#### [Exercise input]
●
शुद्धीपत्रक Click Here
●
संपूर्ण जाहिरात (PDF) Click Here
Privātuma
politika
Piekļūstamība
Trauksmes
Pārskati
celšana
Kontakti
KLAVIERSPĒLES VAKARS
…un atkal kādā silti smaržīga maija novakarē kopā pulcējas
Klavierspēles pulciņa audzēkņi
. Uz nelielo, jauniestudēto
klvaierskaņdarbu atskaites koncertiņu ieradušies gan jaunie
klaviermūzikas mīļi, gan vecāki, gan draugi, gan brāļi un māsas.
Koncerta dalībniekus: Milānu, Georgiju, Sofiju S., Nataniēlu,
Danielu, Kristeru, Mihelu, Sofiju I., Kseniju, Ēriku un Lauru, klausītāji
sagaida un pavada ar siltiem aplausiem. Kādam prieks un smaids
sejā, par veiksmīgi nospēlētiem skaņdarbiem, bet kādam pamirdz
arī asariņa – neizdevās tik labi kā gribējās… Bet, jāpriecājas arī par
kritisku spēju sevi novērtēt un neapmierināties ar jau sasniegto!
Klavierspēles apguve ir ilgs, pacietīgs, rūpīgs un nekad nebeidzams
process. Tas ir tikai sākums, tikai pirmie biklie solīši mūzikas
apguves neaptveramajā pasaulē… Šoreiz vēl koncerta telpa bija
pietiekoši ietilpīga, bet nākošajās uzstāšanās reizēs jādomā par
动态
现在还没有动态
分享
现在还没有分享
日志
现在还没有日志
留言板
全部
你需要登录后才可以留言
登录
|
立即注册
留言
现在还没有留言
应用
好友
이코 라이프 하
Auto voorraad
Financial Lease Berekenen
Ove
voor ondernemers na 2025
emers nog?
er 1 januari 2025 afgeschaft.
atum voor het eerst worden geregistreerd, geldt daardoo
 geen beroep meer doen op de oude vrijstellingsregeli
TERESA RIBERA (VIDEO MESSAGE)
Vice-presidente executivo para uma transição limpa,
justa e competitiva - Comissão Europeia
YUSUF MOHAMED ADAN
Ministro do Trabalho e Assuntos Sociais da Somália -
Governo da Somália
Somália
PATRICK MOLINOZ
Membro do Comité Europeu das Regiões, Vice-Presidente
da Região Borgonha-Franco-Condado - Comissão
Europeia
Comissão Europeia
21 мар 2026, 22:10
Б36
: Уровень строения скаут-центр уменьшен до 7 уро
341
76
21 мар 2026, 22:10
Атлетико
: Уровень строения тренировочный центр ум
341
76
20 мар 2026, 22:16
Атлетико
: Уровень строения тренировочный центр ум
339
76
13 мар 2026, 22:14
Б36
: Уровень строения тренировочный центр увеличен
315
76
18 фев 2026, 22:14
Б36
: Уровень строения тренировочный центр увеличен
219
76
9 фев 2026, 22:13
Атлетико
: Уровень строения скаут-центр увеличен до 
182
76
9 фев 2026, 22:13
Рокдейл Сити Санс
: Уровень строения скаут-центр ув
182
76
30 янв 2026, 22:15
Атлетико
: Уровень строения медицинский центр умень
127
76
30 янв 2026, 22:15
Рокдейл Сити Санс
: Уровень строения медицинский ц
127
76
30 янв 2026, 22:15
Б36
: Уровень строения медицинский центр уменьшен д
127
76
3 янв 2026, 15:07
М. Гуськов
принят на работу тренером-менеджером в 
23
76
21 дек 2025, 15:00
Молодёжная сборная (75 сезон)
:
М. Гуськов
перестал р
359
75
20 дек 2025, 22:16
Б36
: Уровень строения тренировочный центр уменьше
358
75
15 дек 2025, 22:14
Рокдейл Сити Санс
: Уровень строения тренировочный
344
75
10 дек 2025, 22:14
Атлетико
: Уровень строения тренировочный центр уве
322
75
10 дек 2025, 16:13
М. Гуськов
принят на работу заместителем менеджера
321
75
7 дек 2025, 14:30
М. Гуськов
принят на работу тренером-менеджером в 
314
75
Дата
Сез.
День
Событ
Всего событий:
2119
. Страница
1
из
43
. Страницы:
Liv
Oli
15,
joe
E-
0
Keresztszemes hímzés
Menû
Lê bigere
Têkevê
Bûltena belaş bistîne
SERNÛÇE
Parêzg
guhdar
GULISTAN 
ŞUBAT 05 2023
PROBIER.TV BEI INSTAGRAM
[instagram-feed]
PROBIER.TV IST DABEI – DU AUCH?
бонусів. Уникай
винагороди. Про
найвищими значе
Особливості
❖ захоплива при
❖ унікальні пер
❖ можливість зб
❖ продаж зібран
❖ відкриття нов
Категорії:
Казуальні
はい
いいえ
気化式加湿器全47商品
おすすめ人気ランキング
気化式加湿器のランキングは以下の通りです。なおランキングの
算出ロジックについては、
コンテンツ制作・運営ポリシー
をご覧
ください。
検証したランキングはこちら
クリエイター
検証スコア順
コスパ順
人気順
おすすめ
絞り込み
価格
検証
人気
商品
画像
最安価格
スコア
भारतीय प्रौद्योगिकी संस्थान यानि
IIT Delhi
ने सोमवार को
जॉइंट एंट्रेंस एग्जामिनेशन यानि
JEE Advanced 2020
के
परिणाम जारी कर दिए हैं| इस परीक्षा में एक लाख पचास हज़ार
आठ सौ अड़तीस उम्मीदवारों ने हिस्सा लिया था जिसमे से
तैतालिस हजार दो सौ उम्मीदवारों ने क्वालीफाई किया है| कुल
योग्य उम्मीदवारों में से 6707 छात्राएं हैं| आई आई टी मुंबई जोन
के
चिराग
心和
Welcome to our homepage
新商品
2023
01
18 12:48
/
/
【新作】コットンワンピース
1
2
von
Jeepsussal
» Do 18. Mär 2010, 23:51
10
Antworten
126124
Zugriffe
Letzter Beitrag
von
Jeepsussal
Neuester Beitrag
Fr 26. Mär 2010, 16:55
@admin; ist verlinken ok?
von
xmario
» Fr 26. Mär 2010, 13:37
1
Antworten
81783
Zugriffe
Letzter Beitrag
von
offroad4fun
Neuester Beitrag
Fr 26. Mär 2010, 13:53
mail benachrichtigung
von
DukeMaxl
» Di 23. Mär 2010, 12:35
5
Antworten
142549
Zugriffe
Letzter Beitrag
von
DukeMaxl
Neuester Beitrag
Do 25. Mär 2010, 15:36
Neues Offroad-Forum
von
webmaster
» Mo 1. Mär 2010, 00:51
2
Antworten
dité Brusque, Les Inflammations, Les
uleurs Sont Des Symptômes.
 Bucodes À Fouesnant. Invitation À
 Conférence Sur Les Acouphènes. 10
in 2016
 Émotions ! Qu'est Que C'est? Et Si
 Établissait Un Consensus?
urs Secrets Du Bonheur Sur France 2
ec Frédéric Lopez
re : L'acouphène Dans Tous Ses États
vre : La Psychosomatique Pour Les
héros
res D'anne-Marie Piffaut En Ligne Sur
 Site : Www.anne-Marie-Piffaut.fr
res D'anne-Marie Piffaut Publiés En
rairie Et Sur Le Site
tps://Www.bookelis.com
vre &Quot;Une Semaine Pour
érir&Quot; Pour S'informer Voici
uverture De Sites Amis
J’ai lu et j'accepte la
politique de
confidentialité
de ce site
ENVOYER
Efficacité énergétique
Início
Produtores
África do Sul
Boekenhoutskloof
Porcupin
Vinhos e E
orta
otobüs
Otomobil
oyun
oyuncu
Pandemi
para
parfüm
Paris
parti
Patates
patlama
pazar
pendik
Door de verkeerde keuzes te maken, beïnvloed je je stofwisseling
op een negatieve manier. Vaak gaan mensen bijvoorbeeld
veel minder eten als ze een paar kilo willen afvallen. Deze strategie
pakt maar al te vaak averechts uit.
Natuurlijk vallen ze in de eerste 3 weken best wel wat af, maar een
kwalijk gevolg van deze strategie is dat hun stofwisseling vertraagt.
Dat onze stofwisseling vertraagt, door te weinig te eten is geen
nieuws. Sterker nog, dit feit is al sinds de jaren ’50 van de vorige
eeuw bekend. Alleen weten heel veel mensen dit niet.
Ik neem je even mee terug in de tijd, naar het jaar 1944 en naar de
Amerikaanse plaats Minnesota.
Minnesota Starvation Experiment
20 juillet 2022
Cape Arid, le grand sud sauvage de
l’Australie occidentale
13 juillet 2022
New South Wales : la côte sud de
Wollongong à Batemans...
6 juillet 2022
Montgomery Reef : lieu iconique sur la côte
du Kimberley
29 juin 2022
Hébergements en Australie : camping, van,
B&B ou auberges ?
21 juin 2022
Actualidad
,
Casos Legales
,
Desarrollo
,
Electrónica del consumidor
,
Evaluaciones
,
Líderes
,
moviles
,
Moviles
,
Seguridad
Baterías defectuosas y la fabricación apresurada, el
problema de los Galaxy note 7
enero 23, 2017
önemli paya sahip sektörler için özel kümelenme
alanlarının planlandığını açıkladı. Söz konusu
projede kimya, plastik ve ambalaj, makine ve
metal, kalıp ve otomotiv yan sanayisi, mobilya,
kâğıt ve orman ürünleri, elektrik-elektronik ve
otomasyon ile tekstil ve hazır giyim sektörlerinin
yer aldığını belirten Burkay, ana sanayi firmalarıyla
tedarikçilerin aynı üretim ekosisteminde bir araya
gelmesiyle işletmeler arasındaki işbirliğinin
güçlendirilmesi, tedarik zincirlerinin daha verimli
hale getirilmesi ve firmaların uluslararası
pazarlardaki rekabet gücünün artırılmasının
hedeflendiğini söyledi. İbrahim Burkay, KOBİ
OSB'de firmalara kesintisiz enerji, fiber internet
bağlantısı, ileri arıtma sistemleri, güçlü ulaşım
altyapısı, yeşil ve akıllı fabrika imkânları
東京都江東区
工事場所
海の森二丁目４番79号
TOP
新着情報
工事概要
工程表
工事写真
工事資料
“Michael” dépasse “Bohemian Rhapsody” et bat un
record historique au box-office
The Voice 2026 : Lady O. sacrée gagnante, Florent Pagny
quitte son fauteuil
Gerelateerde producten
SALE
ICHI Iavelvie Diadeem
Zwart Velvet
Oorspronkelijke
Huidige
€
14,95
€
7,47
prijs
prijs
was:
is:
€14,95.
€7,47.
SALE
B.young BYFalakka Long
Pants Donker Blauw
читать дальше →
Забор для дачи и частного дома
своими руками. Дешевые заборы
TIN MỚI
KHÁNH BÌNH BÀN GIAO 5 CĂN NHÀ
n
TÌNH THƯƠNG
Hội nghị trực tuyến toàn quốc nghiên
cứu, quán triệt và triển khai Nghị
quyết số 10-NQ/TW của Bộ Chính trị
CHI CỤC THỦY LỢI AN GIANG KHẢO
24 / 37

#### [Exercise goal]
Starting with the first of the lines above and stopping after the line that contains "klaviermūzikas mīļi, gan", turn them into a Markdown table with the columns No. and Line. Number the rows and leave out any blank lines.

#### [Written solution]
| No. | Line |
|---|---|
| 1 | ● |
| 2 | शुद्धीपत्रक Click Here |
| 3 | ● |
| 4 | संपूर्ण जाहिरात (PDF) Click Here |
| 5 | Privātuma |
| 6 | politika |
| 7 | Piekļūstamība |
| 8 | Trauksmes |
| 9 | Pārskati |
| 10 | celšana |
| 11 | Kontakti |
| 12 | KLAVIERSPĒLES VAKARS |
| 13 | …un atkal kādā silti smaržīga maija novakarē kopā pulcējas |
| 14 | Klavierspēles pulciņa audzēkņi |
| 15 | . Uz nelielo, jauniestudēto |
| 16 | klvaierskaņdarbu atskaites koncertiņu ieradušies gan jaunie |
| 17 | klaviermūzikas mīļi, gan vecāki, gan draugi, gan brāļi un māsas. |